Work request
In the listing that follows, the range to quote begins at the line that has "notebook: none [742,420,899,493]" and ends after the line that has "mug: none [20,348,76,387]"; quote it verbatim and add nothing.

[Start of Attachment]

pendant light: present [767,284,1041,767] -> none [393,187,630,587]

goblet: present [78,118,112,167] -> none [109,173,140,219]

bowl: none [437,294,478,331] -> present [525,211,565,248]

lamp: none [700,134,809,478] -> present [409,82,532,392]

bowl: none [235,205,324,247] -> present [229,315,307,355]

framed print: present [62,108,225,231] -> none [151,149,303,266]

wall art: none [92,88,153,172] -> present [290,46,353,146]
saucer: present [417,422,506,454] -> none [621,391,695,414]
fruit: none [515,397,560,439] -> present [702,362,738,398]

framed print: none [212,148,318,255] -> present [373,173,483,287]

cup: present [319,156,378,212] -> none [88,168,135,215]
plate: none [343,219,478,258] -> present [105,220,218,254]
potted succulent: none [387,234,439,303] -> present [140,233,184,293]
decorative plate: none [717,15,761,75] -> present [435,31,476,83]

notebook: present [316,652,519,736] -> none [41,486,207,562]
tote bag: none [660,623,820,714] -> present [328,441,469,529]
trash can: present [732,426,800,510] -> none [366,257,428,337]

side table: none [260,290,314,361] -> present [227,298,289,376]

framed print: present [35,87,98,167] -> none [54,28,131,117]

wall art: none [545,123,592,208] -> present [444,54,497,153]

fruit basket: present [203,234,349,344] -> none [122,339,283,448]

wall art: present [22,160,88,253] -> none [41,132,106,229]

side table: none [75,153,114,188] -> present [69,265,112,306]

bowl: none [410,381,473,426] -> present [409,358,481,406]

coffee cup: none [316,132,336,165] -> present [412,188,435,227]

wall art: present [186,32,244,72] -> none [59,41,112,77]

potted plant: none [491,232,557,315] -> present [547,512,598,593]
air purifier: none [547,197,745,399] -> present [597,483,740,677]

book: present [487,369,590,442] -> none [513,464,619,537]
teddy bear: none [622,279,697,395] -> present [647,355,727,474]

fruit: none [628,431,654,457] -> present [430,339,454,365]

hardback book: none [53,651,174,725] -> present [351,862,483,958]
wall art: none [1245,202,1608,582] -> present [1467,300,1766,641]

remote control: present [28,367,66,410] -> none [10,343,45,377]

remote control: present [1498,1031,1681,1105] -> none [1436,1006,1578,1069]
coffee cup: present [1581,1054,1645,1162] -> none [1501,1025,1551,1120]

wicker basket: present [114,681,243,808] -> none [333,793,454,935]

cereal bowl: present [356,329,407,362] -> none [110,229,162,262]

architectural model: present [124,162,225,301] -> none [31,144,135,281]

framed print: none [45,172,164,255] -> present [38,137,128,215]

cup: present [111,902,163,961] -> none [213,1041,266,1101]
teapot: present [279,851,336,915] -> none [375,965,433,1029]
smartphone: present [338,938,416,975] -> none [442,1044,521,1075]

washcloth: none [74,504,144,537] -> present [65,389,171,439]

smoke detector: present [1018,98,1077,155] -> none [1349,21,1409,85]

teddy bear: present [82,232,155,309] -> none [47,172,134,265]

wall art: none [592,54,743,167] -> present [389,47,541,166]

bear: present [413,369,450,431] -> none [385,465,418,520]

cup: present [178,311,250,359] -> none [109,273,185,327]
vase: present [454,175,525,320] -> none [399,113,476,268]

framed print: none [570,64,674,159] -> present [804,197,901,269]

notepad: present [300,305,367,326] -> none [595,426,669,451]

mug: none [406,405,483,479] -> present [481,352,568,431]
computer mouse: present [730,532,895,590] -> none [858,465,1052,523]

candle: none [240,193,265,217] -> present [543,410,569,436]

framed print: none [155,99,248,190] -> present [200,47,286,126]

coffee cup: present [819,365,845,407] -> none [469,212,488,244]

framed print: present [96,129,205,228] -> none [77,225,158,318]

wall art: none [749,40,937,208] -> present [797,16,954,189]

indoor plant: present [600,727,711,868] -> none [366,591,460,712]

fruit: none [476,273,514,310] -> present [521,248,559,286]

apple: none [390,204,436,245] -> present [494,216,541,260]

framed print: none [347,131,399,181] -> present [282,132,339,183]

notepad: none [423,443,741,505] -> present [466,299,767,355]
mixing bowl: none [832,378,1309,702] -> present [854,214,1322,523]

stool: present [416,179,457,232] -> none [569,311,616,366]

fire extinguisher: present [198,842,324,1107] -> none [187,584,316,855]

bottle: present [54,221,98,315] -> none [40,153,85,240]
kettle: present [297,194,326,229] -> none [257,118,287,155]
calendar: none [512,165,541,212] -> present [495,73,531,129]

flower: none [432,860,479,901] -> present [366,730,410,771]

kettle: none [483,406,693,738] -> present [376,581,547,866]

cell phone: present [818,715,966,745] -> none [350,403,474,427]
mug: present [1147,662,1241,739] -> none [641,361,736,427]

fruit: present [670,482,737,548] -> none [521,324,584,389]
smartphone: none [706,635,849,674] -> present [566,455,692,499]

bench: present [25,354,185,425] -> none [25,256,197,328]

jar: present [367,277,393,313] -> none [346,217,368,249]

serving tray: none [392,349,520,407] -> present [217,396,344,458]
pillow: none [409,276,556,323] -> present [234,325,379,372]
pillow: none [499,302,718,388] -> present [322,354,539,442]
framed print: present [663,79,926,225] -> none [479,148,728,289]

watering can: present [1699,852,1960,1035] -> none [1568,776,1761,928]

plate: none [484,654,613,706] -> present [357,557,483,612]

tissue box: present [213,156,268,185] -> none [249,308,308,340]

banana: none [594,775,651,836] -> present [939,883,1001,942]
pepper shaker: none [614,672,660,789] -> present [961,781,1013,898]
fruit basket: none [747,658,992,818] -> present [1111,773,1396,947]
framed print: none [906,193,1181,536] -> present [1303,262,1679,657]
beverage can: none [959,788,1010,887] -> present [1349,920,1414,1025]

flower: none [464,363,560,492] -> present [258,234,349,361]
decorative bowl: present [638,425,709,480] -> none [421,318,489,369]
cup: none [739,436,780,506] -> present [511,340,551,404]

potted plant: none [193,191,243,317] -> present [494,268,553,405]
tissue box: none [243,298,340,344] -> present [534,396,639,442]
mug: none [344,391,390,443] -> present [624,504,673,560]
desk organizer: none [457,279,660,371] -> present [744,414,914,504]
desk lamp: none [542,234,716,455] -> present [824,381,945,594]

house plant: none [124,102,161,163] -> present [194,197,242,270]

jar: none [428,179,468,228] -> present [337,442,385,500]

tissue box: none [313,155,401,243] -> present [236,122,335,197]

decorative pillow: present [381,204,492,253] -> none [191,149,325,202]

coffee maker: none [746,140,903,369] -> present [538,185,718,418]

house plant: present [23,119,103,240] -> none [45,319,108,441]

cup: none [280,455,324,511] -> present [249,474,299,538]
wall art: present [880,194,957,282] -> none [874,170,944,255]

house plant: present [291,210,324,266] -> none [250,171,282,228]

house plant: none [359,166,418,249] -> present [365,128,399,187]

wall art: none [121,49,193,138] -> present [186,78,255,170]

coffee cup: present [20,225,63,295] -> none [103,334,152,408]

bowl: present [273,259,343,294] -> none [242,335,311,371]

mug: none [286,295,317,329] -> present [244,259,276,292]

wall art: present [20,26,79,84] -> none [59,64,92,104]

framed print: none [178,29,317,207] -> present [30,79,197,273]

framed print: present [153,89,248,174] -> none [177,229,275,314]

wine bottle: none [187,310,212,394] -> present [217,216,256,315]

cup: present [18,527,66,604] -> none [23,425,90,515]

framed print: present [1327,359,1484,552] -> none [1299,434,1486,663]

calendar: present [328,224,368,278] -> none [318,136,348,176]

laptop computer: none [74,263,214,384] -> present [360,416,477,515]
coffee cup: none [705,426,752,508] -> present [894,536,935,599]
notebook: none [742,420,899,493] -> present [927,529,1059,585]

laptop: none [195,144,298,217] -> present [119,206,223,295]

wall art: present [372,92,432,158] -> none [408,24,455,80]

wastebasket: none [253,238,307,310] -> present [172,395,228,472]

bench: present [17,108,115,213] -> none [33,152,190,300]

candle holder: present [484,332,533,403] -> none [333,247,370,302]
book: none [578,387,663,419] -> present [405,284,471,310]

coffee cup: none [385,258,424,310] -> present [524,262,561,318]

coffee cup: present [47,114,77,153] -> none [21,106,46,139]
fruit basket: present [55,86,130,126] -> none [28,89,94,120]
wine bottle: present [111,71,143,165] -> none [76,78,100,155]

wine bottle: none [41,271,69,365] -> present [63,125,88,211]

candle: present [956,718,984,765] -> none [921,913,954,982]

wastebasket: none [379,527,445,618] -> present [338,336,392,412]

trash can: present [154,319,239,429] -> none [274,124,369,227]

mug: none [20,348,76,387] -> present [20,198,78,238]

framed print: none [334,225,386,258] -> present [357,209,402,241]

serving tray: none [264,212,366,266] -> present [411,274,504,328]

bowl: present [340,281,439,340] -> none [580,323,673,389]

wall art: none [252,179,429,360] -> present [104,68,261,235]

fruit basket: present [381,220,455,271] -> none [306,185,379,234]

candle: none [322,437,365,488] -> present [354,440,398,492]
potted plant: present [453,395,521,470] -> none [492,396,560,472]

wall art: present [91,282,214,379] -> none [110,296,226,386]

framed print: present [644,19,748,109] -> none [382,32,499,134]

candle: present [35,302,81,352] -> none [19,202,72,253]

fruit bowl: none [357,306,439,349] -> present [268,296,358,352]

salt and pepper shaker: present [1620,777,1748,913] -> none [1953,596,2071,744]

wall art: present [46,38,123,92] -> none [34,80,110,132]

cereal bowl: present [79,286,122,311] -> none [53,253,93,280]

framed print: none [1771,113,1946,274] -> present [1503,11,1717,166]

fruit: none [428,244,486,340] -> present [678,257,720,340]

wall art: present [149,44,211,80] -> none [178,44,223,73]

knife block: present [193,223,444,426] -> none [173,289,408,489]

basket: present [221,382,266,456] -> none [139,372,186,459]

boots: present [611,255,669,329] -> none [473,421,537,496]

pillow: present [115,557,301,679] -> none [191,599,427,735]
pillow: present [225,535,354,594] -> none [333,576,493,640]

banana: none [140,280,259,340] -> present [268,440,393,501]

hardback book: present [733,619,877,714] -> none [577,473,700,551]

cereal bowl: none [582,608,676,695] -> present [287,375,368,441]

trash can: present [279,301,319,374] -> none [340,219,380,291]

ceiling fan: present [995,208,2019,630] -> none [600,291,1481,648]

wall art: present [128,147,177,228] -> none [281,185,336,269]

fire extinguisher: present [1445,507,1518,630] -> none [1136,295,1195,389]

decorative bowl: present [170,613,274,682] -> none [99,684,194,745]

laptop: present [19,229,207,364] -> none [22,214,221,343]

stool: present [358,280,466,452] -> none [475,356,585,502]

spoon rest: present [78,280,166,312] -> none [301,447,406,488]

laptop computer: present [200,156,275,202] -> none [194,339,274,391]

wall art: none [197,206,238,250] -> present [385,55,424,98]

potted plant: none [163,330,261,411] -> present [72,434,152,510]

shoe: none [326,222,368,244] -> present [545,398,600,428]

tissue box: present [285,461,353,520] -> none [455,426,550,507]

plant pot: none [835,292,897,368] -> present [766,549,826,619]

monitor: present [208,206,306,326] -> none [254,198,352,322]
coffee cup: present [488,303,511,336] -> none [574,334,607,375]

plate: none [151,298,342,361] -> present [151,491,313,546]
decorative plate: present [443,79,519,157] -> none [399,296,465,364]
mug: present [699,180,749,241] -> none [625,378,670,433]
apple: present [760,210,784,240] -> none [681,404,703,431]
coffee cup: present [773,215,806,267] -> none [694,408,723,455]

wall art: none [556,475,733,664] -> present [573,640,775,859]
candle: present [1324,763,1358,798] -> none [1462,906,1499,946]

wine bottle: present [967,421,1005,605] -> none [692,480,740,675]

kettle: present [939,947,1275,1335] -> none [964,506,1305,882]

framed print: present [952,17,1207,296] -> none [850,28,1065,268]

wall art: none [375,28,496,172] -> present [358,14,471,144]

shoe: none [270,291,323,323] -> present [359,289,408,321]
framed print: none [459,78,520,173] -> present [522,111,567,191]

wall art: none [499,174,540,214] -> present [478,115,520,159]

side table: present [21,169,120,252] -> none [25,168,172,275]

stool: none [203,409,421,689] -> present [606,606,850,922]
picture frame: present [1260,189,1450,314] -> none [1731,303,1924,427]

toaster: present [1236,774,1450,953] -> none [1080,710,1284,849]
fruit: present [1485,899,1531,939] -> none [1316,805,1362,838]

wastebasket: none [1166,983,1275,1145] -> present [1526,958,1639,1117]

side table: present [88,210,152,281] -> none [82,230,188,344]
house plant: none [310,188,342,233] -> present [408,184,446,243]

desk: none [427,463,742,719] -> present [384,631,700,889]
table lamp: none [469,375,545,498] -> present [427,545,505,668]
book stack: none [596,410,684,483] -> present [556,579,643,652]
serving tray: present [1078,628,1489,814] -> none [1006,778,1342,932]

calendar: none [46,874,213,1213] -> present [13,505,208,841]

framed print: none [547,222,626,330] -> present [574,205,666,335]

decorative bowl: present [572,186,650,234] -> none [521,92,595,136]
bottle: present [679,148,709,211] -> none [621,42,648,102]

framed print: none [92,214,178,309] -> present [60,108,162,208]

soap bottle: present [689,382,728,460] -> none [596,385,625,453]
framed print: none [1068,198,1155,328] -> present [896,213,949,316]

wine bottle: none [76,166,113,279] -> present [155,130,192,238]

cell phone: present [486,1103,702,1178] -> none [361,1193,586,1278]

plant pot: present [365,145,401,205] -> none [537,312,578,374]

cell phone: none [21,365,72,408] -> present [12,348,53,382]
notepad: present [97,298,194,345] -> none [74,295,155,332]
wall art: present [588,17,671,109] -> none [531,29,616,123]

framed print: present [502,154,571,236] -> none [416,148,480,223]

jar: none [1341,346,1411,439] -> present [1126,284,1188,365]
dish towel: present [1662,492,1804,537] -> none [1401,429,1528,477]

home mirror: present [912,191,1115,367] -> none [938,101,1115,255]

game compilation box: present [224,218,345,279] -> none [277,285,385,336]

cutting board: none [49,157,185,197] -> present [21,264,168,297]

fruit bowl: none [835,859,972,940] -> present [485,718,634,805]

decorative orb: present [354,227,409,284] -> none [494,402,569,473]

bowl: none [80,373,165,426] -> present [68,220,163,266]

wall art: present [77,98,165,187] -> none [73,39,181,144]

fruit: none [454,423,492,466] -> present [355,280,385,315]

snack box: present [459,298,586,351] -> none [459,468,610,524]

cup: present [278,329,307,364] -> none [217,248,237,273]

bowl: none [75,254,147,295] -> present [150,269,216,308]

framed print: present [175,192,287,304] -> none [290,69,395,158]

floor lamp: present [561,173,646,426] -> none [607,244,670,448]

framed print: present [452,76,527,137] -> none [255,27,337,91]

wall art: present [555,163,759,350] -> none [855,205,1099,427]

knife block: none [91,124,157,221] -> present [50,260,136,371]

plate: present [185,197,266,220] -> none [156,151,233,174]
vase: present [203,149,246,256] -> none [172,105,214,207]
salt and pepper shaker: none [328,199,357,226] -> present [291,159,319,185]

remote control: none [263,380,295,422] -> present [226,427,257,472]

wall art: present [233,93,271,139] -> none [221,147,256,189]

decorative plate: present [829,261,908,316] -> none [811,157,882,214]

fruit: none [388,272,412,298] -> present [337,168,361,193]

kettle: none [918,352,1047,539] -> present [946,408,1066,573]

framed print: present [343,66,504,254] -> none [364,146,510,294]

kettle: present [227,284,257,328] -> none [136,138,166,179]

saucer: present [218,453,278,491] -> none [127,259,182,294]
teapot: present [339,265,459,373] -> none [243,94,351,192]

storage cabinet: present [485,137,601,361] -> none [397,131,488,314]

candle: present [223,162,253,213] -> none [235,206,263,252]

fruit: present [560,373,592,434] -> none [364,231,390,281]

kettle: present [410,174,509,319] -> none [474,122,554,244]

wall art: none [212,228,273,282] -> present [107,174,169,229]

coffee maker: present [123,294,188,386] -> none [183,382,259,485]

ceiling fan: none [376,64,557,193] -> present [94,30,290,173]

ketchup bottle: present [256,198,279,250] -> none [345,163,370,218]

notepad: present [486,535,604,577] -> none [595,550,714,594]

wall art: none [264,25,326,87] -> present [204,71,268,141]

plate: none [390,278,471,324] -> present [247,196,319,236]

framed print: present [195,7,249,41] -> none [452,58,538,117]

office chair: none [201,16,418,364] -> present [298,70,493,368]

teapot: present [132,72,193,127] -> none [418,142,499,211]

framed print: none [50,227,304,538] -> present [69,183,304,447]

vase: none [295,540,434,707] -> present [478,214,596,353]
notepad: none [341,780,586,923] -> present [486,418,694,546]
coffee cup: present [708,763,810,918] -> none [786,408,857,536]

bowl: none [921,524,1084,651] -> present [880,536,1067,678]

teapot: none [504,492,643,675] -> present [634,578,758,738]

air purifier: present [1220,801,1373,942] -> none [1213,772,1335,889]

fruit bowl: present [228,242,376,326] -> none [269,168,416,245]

[End of Attachment]

Answer to the exercise
notebook: none [742,420,899,493] -> present [927,529,1059,585]

laptop: none [195,144,298,217] -> present [119,206,223,295]

wall art: present [372,92,432,158] -> none [408,24,455,80]

wastebasket: none [253,238,307,310] -> present [172,395,228,472]

bench: present [17,108,115,213] -> none [33,152,190,300]

candle holder: present [484,332,533,403] -> none [333,247,370,302]
book: none [578,387,663,419] -> present [405,284,471,310]

coffee cup: none [385,258,424,310] -> present [524,262,561,318]

coffee cup: present [47,114,77,153] -> none [21,106,46,139]
fruit basket: present [55,86,130,126] -> none [28,89,94,120]
wine bottle: present [111,71,143,165] -> none [76,78,100,155]

wine bottle: none [41,271,69,365] -> present [63,125,88,211]

candle: present [956,718,984,765] -> none [921,913,954,982]

wastebasket: none [379,527,445,618] -> present [338,336,392,412]

trash can: present [154,319,239,429] -> none [274,124,369,227]

mug: none [20,348,76,387] -> present [20,198,78,238]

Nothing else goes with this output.